Short problem 1 » Replace "Rose" with "the author" and write out the article on the women agents of D-Day, starting with "In her new book,D-Day" and going on through "II broke out.".
Short problem 2 » According to the article on the women agents of D-Day, how many female agents served in the Special Operations Executive?
Short problem 3 » Extend the article on the women agents of D-Day, picking up after its final sentence.

Source document »
########################################
- Women played key roles in D-Day, the Allied assault on Nazi-held France that is the largest amphibious invasion in history.
- “People tend to think women were ‘just’ secretarial couriers and messengers,” said journalist Sarah Rose. “No, there were female special forces agents on the ground and working to keep the Allies from being blown back into the water.”
- These are three of British agents who contributed to the Allied victory in Normandy and the liberation of Western Europe.
- Visit INSIDER’s homepage for more stories.
It has been 75 years since upward of 150,000 Allied troops began storming the beaches of Normandy by air, land, and sea. As the June 6 anniversary of the largest amphibious assault in military history approaches, journalist Sarah Rose illuminated several less widely known combat heroes who fought for the liberation of Nazi-occupied Europe in Operation Overlord: Andrée Borrel, Lise de Baissac, and Odette Sansom. They are among the 39 female agents who served in the Special Operations Executive (SOE), British Prime Minister Winston Churchill’s secret World War II intelligence agency created in 1940 to “set Europe ablaze.”
“Women are the hidden figures of D-Day,” says Rose, who started researching the history of women in combat and was surprised to learn that their roles dated back to World War II. “People tend to think women were ‘just’ secretarial couriers and messengers. No, there were female special forces agents on the ground and working to keep the Allies from being blown back into the water. They did what men did. They led men.”
In her new book,D-Day Girls: THE SPIES WHO ARMED THE RESISTANCE, SABOTAGED THE NAZIS, AND HELPED WIN WORLD WAR II, Rose chronicles three of these agents’ contributions to the Allied victory in Normandy and the liberation of Western Europe.
Andrée Borrel, the first female combat paratrooper, fought for the liberation of France until Nazis executed her a month after D-Day.
Born to a working-class family on the outskirts of Paris after World War I, Borrel left school at 14. She had a job at a Paris bakery counter when World War II broke out.
Read more:8 famous people who served on D-Day
Once the war began, Borrel left Paris and took a crash course in nursing with the Red Cross.
########################################
[Stored items from a collection]
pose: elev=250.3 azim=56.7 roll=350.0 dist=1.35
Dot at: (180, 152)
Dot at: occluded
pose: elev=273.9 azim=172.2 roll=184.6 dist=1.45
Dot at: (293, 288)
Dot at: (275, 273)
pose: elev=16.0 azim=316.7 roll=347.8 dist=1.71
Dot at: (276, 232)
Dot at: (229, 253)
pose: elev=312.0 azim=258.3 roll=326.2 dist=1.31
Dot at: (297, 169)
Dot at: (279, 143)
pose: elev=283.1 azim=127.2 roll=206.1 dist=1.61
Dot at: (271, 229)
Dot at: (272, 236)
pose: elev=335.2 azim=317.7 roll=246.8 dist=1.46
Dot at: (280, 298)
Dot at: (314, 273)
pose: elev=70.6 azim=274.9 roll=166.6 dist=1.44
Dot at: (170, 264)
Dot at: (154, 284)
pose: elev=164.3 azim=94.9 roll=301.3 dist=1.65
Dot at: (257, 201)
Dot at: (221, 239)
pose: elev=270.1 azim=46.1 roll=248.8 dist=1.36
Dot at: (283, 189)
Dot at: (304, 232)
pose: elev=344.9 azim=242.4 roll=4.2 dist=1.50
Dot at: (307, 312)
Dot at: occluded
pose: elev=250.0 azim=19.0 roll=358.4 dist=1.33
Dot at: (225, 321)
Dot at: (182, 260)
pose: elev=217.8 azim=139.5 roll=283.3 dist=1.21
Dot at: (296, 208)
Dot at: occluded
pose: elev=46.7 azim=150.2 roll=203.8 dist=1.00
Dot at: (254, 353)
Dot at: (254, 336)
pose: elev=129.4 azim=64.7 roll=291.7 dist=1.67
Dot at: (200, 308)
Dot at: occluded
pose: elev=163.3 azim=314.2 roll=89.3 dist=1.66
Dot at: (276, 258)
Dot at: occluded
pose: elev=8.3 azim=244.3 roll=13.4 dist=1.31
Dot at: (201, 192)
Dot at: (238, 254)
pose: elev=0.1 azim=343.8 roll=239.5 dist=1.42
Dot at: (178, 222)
########################################
Task answer 1 »
In her new book,D-Day Girls: THE SPIES WHO ARMED THE RESISTANCE, SABOTAGED THE NAZIS, AND HELPED WIN WORLD WAR II, the author chronicles three of these agents’ contributions to the Allied victory in Normandy and the liberation of Western Europe.
Andrée Borrel, the first female combat paratrooper, fought for the liberation of France until Nazis executed her a month after D-Day.
Born to a working-class family on the outskirts of Paris after World War I, Borrel left school at 14. She had a job at a Paris bakery counter when World War II broke out.

Task answer 2 » 39

Task answer 3 »
After a stint treating people wounded by the German Army, she joined a group of French Resistance operatives organising and operating one of the country’s largest underground escape networks, the Pat O’Leary line. She aided at least 65 Allied evaders (mainly British Royal Air Force airmen shot down over enemy territory) on their journeys out of France to Spain through the Pyrenees.
When she herself got ratted out, she escaped to Lisbon, Portugal. She then moved to London, eager to continue fighting for the liberation of France. In the spring of 1942, the SOE recruited her. She was trained not only to jump behind enemy lines, but also to spy on, sabotage, and kill Axis troops occupying her home country.
Borrel parachuted into France in September of 1942, becoming the first female combat agent to do so. She worked as a courier for the SOE network Physician (nicknamed “Prosper”), which raised bands of Resistance members in the north to carry out guerilla attacks against Nazi troops. Moving between Paris and the countryside, she coordinated aerial supply drops and recruited, armed, and trained Resistance members.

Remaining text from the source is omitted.